After a few years of its existence, the members of the Russian Art & Culture Group decided to create a logo. Like every symbol for any organization, our logo should catch the essence of our network while being simple and recognizable. Therefore, we asked ourselves how we may even find any images or symbols representing our broad interests, and which of them should we focus on. As a group initiated by art historians with a strong emphasis on the visual arts, we had a cornucopia of artworks as inspiration. The topics of the preceding workshops centered on Russian art from the long nineteenth century until today. But what could represent such a timeframe?
Alas, an impossible task! – Instead we chose to pick symbols representing the three focal points of the members’ scholarship: Soviet art, Russian avant-garde, and Imperial Russian art.
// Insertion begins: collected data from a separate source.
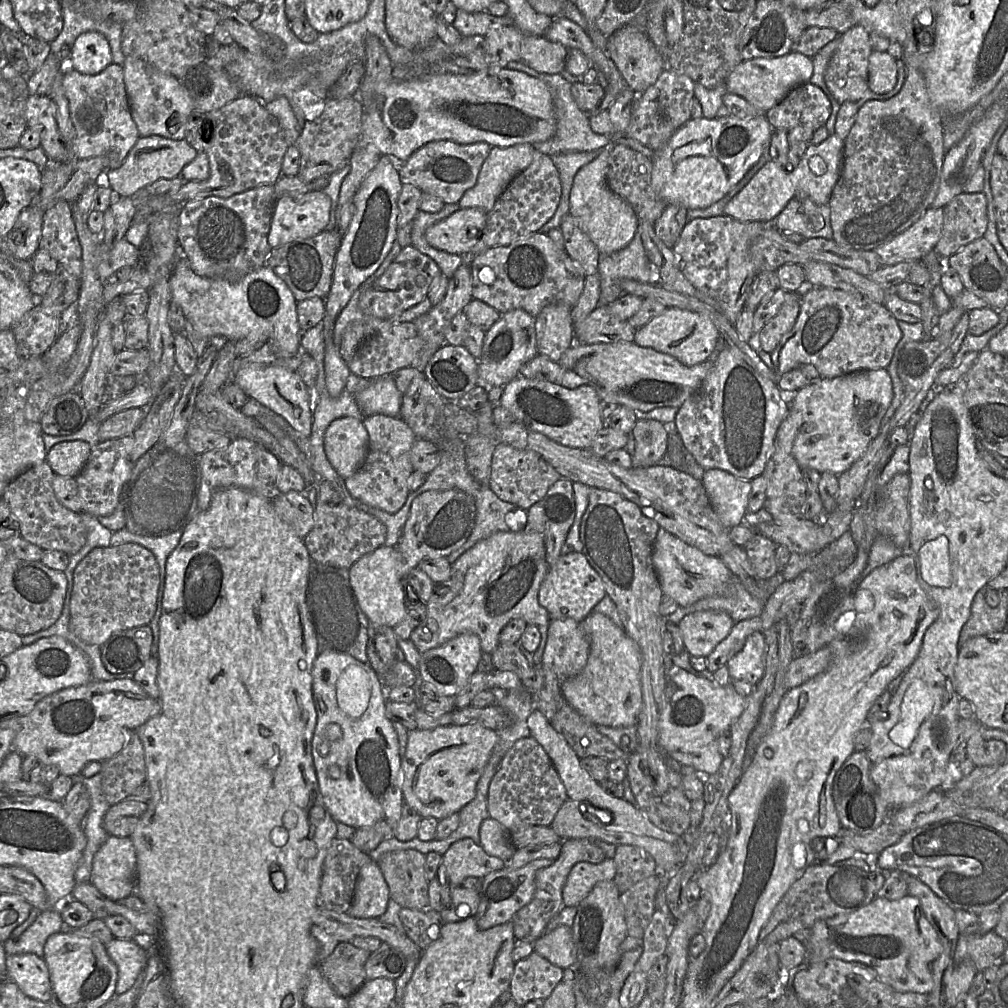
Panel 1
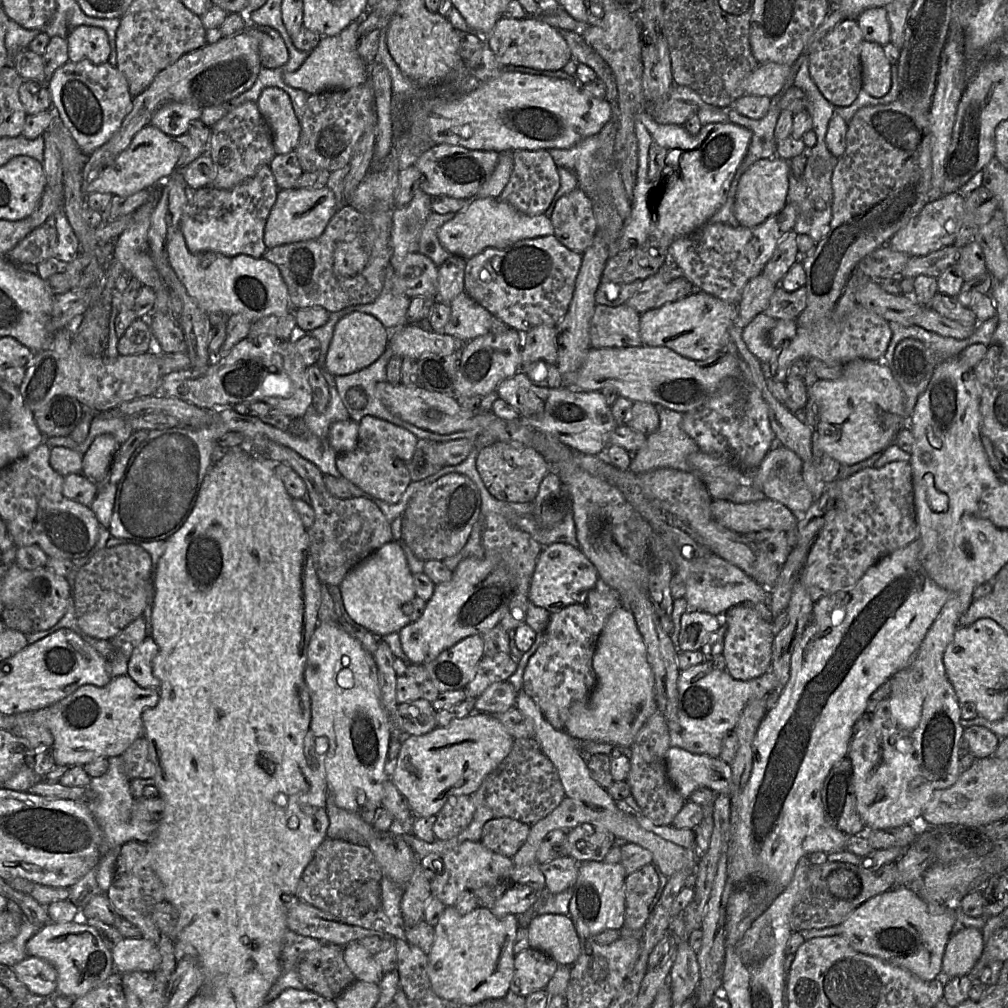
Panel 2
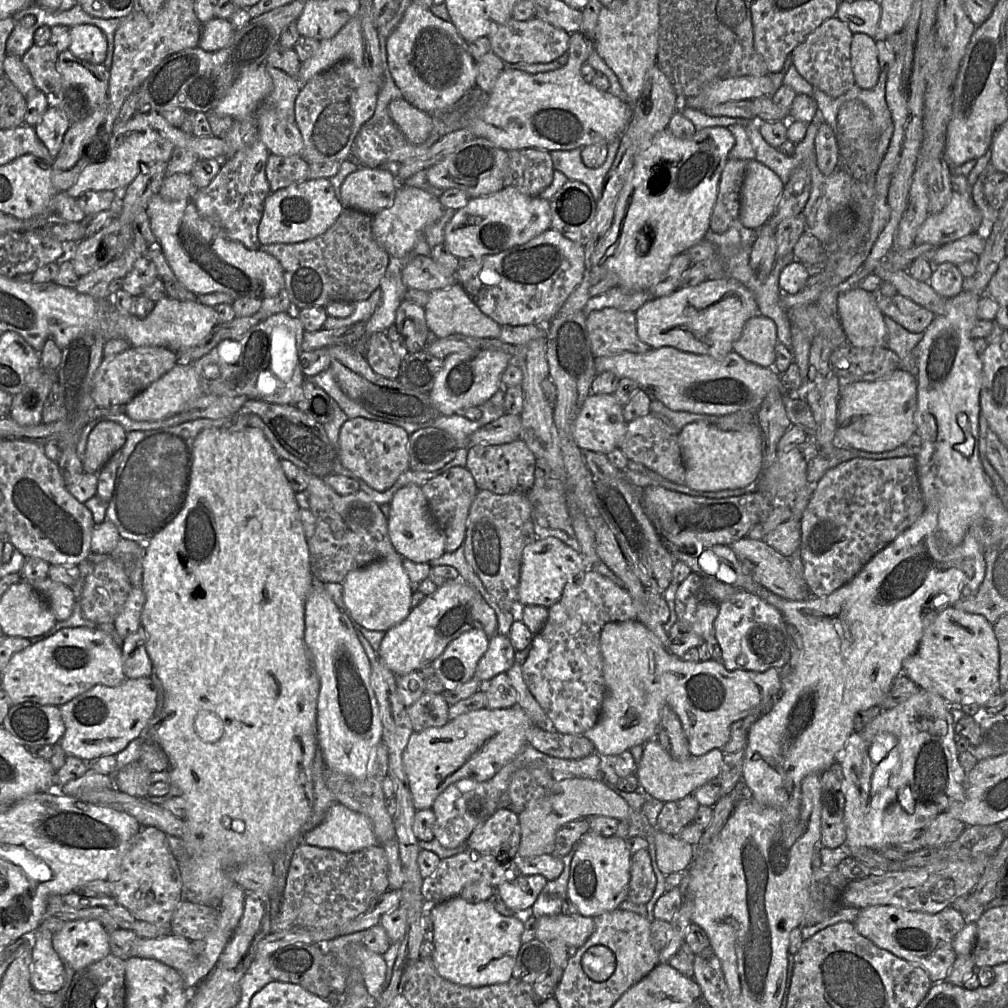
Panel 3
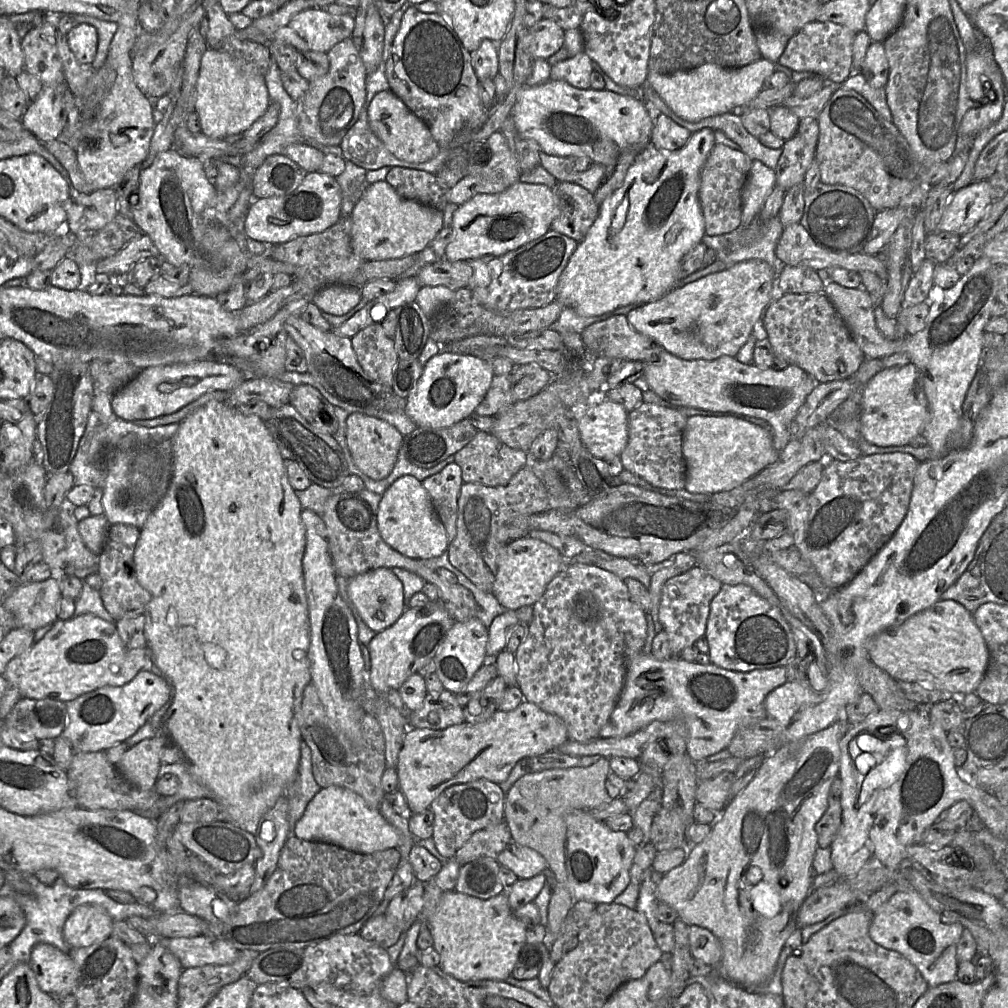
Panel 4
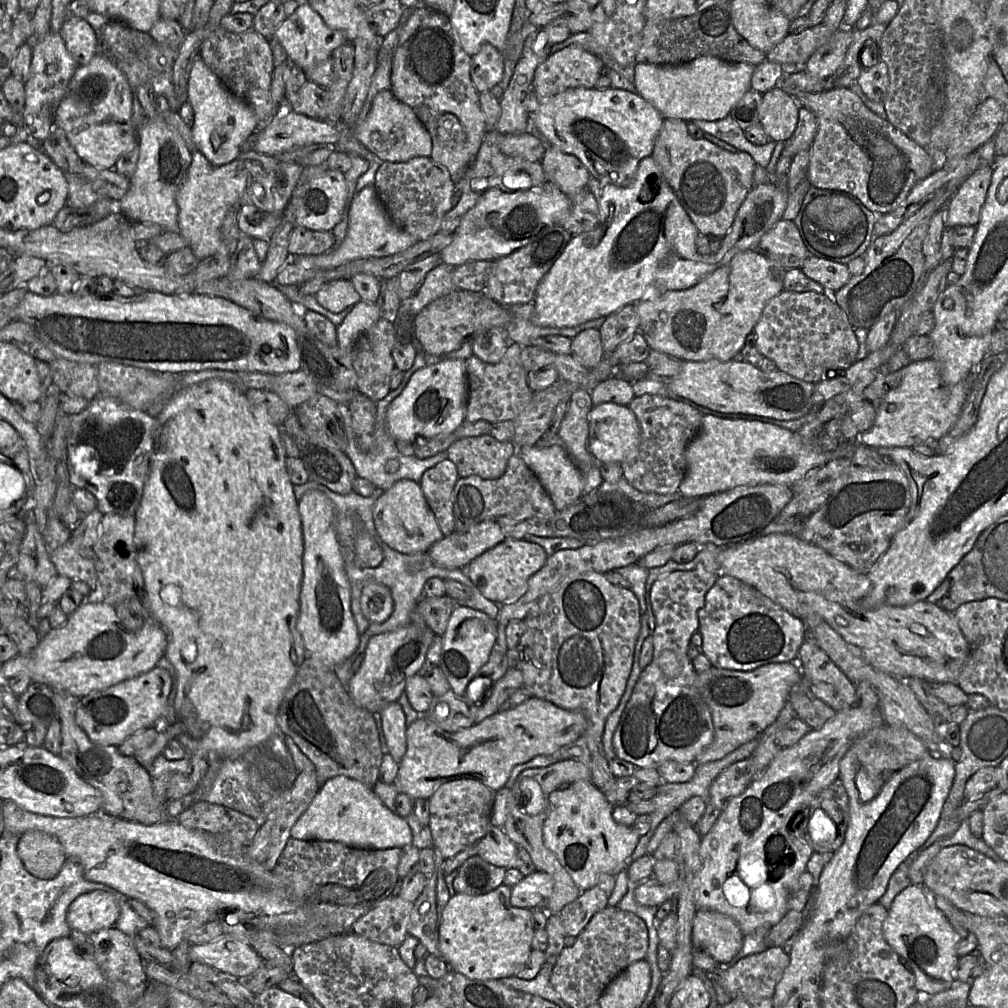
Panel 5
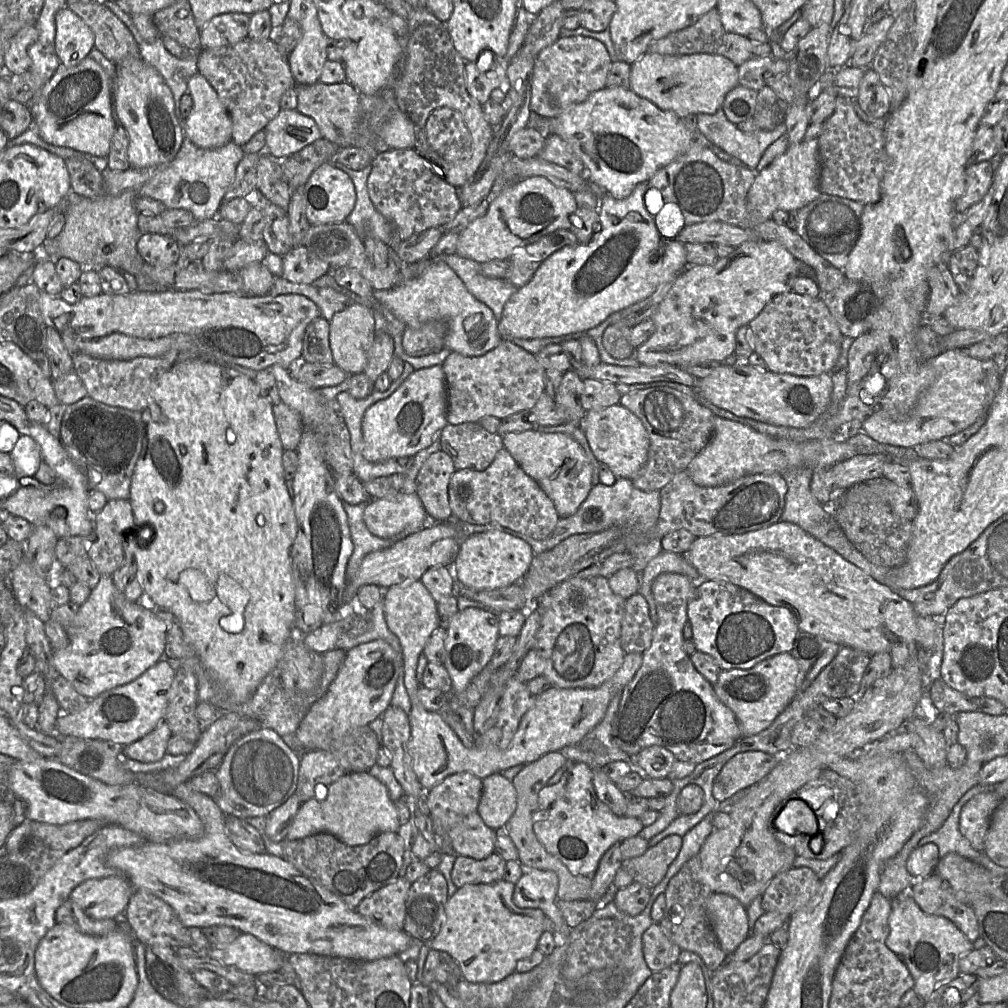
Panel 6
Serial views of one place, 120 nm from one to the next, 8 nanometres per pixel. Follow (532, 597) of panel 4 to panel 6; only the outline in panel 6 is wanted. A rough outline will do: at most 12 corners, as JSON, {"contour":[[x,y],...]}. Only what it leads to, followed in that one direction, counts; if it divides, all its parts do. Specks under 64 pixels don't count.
{"contour":[[498,529],[475,533],[453,564],[458,585],[519,583],[534,552]]}

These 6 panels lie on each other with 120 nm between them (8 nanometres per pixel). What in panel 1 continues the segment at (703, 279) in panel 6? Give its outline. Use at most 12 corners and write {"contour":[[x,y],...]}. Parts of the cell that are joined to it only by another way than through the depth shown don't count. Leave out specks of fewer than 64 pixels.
{"contour":[[677,307],[637,329],[633,342],[686,366],[711,356],[709,317]]}

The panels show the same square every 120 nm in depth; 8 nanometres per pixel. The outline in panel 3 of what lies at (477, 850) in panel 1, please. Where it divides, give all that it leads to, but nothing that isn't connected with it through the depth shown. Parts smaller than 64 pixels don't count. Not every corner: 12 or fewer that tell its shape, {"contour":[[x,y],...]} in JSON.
{"contour":[[470,849],[441,859],[422,883],[428,906],[484,882],[514,880],[513,860],[498,862]]}

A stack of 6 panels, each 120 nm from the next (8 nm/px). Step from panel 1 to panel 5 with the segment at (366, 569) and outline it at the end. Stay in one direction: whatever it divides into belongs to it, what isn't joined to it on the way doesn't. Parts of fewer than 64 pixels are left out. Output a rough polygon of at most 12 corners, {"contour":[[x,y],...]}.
{"contour":[[374,581],[360,605],[370,623],[386,621],[394,609],[390,589]]}

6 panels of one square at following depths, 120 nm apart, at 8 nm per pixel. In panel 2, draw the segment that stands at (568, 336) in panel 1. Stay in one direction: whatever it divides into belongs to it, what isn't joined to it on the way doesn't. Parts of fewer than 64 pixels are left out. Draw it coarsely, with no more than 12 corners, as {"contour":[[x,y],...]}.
{"contour":[[539,325],[522,334],[522,367],[556,364],[556,326]]}

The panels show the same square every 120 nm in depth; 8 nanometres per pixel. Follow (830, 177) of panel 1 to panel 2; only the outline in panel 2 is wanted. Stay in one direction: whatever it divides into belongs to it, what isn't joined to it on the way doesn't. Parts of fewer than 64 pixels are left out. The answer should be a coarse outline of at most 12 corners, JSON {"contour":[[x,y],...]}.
{"contour":[[758,160],[744,172],[733,213],[755,227],[786,205],[789,160]]}

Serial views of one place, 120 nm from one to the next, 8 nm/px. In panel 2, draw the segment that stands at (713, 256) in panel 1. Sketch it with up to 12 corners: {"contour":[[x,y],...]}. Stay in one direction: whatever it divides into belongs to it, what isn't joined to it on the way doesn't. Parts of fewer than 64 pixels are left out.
{"contour":[[786,204],[755,227],[707,223],[669,261],[738,304],[793,229]]}

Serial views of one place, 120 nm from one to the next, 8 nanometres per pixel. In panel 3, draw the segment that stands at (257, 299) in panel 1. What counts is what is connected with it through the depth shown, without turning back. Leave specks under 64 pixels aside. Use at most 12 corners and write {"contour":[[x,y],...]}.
{"contour":[[191,173],[146,209],[178,281],[197,295],[285,289],[275,257],[200,215]]}

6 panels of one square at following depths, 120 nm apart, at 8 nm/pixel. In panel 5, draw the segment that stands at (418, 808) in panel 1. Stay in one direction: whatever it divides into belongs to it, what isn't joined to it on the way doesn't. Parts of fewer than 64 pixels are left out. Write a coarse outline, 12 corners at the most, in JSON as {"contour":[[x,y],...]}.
{"contour":[[537,697],[447,732],[407,727],[396,784],[428,800],[460,778],[493,791],[584,734]]}

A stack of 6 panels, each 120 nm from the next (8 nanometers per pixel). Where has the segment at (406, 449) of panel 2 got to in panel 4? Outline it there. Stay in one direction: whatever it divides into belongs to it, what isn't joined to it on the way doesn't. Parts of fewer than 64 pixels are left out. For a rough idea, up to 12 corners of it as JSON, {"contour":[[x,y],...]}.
{"contour":[[351,413],[346,440],[355,465],[382,480],[404,436],[381,419]]}

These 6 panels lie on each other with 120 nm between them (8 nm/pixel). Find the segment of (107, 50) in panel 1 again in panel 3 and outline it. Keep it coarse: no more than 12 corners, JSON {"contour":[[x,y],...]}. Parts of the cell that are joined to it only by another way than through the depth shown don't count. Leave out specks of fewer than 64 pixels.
{"contour":[[90,24],[70,27],[69,50],[104,64],[108,42]]}

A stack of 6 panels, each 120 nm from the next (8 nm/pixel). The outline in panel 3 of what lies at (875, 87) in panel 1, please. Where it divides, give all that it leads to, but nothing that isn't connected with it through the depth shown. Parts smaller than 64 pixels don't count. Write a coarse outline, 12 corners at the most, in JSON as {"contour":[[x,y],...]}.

Crowning the five towers of the Moscow Kremlin since the 1930s, the red star became a symbol for Soviet Russia. Likewise, a red star embodies Soviet art in our logo.
There is nothing more iconic than Kazimir Malevich’s Black Square (1915). So, the symbol for the Russian avant-garde was readily found.
Imperial Russian art though was harder to capture. The paintings of Alexander Ivanov, Ilya Repin or Mikhail Vrubel are not easily condensed. However, one of the driving forces of the contemporary artists was the search for national elements which were found in folkloric design. Therefore, we decided to choose an embroidery pattern from Vladimir Stasov’s publication on Russian Folk Ornamentation: Embroidery, Weaving and Lace of 1872.
Just as the Russian Art & Culture Group unites the represented interests of international researchers, the logo fuses these symbols into one.